→ **EXERCISE OBJECTIVE**
Among the lines below, take the one holding "Table 3. Thermal", the one holding "Figure 4. Metabolic", and all lines between them. Set them down exactly.

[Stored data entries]
<<<<
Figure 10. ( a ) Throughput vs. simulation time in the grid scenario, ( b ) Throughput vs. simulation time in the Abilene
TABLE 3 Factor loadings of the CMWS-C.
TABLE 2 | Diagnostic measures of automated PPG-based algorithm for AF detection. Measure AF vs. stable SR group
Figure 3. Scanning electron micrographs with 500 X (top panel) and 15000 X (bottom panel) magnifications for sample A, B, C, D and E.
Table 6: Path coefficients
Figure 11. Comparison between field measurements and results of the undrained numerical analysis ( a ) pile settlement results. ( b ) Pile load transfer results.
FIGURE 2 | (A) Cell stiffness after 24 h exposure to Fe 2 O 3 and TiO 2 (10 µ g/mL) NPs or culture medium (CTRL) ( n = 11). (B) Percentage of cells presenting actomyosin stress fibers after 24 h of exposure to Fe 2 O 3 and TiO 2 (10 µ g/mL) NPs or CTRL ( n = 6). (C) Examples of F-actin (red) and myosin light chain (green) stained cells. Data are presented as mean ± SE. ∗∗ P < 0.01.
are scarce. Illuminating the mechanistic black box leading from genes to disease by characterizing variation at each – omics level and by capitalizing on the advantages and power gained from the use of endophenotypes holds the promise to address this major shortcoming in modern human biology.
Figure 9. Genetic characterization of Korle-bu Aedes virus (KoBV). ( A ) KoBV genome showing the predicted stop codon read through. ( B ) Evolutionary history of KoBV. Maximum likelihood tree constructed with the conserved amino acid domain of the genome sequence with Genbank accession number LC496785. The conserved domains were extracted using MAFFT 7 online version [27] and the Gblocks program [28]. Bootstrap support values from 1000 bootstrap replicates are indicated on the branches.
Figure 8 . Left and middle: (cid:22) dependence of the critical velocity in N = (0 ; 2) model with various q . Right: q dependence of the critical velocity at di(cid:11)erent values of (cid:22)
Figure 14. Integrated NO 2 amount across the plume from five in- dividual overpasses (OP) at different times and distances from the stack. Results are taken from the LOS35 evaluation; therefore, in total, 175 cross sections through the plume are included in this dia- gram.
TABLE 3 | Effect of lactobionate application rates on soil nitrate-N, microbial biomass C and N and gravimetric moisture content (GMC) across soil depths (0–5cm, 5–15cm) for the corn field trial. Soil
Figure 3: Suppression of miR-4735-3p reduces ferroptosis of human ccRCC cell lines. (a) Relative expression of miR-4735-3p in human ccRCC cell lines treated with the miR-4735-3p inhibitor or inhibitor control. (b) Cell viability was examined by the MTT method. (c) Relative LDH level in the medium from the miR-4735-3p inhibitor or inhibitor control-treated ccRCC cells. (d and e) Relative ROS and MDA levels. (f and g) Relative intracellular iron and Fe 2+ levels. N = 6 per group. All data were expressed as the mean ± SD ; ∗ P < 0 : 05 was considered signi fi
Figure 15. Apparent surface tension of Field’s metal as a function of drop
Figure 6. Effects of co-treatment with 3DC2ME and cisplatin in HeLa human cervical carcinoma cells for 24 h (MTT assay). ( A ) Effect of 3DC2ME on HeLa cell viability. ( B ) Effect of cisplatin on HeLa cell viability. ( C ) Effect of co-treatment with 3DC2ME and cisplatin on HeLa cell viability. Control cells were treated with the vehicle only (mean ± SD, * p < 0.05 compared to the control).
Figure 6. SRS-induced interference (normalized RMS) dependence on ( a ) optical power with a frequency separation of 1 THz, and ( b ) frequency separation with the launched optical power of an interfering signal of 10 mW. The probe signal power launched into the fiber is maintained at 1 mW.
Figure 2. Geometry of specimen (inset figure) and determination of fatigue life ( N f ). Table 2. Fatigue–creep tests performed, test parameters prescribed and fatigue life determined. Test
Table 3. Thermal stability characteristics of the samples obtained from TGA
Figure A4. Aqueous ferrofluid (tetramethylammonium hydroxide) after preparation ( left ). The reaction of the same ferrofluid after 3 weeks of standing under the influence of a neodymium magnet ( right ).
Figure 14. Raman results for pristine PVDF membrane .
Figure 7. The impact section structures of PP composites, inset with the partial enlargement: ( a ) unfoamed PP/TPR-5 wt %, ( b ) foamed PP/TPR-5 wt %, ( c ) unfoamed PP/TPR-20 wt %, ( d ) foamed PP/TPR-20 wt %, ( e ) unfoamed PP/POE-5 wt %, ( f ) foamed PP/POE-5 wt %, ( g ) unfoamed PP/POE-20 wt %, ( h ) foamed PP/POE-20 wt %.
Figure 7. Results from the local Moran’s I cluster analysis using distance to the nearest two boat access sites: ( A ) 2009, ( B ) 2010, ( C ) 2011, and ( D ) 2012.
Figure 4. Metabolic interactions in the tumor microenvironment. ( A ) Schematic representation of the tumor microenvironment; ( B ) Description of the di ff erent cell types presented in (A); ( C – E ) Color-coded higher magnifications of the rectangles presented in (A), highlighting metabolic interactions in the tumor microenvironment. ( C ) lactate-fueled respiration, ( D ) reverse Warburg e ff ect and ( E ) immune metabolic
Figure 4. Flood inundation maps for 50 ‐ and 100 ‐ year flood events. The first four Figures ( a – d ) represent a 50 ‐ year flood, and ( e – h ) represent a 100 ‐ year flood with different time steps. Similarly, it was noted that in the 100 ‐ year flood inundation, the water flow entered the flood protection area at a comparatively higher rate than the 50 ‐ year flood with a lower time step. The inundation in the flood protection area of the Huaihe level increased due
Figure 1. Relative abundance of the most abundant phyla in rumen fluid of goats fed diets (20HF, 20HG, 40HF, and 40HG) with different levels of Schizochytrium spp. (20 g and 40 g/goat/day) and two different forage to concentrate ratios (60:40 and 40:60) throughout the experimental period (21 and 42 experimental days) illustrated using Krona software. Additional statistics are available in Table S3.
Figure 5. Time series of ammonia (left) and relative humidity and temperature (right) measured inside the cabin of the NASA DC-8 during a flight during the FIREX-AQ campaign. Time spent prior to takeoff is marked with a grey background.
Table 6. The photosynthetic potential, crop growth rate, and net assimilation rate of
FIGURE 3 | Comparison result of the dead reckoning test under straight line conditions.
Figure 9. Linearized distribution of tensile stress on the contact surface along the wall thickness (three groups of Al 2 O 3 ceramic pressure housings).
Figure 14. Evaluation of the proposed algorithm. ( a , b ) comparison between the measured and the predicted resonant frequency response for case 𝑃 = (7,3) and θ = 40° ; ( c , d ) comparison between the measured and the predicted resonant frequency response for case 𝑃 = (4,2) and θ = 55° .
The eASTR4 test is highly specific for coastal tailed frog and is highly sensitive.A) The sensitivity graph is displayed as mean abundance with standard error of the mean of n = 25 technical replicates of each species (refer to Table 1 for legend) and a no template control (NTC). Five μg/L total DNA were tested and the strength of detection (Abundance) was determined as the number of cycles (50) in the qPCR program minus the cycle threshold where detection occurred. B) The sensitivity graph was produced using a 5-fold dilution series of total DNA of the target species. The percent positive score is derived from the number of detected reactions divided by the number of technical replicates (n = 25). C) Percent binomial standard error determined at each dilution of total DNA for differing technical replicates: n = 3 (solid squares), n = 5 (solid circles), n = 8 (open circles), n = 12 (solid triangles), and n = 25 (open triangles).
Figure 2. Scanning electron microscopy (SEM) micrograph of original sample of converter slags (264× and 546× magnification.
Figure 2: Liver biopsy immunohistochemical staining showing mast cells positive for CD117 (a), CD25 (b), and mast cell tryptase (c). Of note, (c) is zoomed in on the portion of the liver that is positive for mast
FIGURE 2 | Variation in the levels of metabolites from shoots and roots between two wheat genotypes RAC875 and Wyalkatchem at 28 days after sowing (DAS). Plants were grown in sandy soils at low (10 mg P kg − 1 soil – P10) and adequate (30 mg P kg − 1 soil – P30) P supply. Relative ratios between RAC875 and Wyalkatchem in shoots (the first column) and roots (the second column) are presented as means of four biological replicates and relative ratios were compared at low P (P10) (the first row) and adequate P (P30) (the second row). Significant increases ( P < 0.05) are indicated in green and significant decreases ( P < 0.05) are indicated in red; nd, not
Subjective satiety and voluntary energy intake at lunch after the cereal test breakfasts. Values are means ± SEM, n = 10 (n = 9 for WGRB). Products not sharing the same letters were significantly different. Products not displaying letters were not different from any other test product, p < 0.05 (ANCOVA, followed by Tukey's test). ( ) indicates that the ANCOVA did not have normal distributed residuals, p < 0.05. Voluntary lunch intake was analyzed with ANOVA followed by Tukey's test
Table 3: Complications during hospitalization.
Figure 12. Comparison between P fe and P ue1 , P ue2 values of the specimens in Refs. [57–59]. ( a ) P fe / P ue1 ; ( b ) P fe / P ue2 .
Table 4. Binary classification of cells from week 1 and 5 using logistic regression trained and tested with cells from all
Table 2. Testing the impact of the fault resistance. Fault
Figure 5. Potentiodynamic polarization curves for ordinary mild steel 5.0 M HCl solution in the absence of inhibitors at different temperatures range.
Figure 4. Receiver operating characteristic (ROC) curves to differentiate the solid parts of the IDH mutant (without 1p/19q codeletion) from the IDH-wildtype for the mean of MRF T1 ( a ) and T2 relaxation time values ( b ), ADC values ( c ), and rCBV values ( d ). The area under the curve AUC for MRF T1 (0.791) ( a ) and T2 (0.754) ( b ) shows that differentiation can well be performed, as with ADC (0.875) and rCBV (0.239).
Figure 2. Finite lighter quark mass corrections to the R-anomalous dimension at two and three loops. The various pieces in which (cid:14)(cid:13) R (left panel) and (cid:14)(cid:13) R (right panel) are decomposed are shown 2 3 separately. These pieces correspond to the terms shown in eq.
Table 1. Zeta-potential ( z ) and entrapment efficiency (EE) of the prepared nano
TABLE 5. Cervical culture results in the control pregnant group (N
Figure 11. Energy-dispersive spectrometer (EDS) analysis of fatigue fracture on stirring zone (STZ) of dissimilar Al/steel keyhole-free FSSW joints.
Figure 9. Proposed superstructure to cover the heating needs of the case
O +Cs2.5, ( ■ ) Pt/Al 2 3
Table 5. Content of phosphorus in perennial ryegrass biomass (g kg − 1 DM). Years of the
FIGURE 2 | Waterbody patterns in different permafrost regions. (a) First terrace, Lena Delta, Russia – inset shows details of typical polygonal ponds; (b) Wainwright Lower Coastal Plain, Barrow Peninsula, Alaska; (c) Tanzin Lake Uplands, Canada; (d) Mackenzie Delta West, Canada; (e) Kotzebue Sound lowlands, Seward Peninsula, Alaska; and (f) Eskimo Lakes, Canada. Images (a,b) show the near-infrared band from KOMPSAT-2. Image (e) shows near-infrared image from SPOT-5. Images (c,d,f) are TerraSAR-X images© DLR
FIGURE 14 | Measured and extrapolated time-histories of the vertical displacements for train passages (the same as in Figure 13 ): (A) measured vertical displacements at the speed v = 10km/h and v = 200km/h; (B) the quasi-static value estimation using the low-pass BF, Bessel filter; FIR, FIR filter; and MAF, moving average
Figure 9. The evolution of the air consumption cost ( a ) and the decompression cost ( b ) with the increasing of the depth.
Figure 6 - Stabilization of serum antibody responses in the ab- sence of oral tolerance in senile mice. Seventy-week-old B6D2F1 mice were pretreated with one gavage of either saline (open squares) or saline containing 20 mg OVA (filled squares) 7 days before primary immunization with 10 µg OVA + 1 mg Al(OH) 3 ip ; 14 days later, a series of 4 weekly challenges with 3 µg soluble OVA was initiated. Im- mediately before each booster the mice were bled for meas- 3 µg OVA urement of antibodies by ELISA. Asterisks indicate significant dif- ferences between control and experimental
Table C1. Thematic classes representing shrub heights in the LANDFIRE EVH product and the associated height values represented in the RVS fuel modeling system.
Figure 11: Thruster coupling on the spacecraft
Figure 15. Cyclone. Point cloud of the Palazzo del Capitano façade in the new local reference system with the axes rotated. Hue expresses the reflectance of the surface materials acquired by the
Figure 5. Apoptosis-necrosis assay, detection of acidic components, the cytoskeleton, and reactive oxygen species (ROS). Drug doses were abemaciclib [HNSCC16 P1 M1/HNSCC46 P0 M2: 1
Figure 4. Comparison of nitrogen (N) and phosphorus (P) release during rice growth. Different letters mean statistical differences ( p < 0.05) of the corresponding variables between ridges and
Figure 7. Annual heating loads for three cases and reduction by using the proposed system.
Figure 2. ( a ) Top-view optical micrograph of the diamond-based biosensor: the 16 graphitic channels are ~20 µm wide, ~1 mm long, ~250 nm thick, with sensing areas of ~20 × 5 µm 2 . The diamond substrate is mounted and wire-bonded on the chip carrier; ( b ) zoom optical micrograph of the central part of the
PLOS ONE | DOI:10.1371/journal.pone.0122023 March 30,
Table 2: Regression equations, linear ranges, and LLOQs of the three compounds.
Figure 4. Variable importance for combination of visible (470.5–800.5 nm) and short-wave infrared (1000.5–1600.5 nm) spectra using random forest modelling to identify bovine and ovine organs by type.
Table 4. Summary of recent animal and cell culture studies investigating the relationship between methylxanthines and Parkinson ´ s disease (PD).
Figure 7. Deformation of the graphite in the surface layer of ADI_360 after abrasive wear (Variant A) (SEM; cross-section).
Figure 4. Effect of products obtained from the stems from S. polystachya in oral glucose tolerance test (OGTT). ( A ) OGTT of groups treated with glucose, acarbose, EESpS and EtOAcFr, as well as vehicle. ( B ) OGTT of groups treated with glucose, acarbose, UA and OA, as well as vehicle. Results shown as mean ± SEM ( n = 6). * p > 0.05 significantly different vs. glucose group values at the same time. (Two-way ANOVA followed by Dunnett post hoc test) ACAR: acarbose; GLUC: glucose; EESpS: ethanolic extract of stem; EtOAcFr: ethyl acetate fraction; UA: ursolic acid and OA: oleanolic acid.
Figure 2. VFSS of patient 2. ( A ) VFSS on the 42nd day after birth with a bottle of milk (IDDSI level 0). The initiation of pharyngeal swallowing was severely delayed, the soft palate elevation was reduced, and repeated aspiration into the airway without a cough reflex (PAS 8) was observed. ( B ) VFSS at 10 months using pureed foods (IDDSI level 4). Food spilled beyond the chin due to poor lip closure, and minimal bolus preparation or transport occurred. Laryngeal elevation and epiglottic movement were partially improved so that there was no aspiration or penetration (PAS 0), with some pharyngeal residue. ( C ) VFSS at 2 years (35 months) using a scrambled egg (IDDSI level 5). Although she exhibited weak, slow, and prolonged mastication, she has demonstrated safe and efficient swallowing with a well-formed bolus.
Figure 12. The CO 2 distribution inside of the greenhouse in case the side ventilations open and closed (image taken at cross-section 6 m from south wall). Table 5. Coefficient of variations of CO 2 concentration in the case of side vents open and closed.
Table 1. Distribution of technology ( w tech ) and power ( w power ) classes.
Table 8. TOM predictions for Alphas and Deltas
>>>>
→ **RESULT FOR THIS EXERCISE**
Table 3. Thermal stability characteristics of the samples obtained from TGA
Figure A4. Aqueous ferrofluid (tetramethylammonium hydroxide) after preparation ( left ). The reaction of the same ferrofluid after 3 weeks of standing under the influence of a neodymium magnet ( right ).
Figure 14. Raman results for pristine PVDF membrane .
Figure 7. The impact section structures of PP composites, inset with the partial enlargement: ( a ) unfoamed PP/TPR-5 wt %, ( b ) foamed PP/TPR-5 wt %, ( c ) unfoamed PP/TPR-20 wt %, ( d ) foamed PP/TPR-20 wt %, ( e ) unfoamed PP/POE-5 wt %, ( f ) foamed PP/POE-5 wt %, ( g ) unfoamed PP/POE-20 wt %, ( h ) foamed PP/POE-20 wt %.
Figure 7. Results from the local Moran’s I cluster analysis using distance to the nearest two boat access sites: ( A ) 2009, ( B ) 2010, ( C ) 2011, and ( D ) 2012.
Figure 4. Metabolic interactions in the tumor microenvironment. ( A ) Schematic representation of the tumor microenvironment; ( B ) Description of the di ff erent cell types presented in (A); ( C – E ) Color-coded higher magnifications of the rectangles presented in (A), highlighting metabolic interactions in the tumor microenvironment. ( C ) lactate-fueled respiration, ( D ) reverse Warburg e ff ect and ( E ) immune metabolic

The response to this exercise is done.